21. The United Nations High Commissioner for Human Rights has said that extending the same rights to lesbian, gay, bisexual and transgender persons as those enjoyed by everyone else will result in the principles of equality and non-discrimination becoming a reality for millions of LGBT people around the world.
22. Marriage equality is a step along that path. One that will send a strong message that as a society we value all people, regardless of sex, sexual orientation or gender identity and that we pay more than lip service to the United Nations Declaration of Human Rights that all people are born free and equal in dignity and rights. A number of vocal opponents have clearly articulated the message that if you are homosexual or transgender you are not entitled to the same rights that they have. Such an attitude is bigoted and discriminatory and just plain unfair. Imagine how a homosexual or transgender person feels - being told that they are not entitled to all that is available to other people, that they do not deserve to have the same rights. For many coping with their sexuality and the challenges that brings is difficult enough - without the overt prejudice that is clearly directed towards them often in the name of religion or culture. Whether you are young and starting out on your life's journey or have been dealing with this prejudice all your life, this rejection of such an integral part of yourself is unacceptable and intolerable and can be destructive.

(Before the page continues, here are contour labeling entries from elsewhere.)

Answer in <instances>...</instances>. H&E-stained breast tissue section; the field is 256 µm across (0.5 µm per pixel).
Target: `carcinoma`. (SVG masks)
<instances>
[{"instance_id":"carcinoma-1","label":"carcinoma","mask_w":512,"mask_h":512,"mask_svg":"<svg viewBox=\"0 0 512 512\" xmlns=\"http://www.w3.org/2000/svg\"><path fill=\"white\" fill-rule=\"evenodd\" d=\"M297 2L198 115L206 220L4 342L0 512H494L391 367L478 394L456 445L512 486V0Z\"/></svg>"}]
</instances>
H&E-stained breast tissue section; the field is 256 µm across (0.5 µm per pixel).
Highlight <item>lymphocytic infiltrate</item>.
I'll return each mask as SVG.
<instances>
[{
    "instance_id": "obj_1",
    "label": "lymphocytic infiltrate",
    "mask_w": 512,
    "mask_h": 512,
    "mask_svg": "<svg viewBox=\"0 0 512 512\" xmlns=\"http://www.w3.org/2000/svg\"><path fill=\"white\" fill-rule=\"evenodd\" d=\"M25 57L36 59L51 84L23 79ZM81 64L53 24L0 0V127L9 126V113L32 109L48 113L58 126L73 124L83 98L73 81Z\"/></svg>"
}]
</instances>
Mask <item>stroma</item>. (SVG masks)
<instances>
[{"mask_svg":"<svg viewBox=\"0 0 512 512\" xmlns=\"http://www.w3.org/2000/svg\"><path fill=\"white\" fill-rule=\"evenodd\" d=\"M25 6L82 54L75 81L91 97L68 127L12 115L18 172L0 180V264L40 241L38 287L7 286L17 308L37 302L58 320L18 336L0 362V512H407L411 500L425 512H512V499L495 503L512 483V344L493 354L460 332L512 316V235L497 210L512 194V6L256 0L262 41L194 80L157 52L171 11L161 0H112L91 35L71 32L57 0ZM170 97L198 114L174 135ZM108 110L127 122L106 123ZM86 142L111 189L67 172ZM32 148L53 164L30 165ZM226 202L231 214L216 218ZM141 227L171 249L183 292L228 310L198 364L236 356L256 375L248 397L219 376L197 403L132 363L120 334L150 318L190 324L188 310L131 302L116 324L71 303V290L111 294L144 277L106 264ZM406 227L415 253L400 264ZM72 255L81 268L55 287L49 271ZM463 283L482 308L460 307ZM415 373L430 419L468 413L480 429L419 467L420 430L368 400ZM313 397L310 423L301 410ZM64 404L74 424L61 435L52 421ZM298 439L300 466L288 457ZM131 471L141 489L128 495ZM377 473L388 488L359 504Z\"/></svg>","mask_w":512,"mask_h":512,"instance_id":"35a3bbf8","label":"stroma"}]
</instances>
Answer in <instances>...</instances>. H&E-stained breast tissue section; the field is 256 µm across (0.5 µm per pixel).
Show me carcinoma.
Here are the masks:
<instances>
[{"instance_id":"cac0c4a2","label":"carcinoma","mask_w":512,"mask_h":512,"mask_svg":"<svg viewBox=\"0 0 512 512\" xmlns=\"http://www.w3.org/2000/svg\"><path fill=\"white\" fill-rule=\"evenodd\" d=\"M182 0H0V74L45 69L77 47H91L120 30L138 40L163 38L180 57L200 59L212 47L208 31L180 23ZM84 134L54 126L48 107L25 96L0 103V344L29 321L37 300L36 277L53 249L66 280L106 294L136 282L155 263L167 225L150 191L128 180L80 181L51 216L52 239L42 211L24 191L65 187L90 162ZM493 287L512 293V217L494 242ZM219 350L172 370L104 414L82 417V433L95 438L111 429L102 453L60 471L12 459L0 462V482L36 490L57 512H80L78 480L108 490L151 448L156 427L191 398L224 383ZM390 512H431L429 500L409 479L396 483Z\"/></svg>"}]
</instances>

23. Finally, one's sexual self-determination should not limit in any form one's rights of citizenship. The basic principle of citizenship is that it is a right of descent and birth and in a modern democracy it is about the relationship people have with the land they call home. To limit rights of citizenship based on non-heterosexuality status contradicts the fundamental rights of citizenship conferred by descent, dwelling and birth and in a modern democratic society all citizens must be entitled to all rights extended by the State. To perpetuate inequality and discrimination once it is exposed is unjustified and irrational. If we do not act, we condone it and in Aotearoa New Zealand it is time for appropriate legislative action to realise marriage equality for all of our citizens.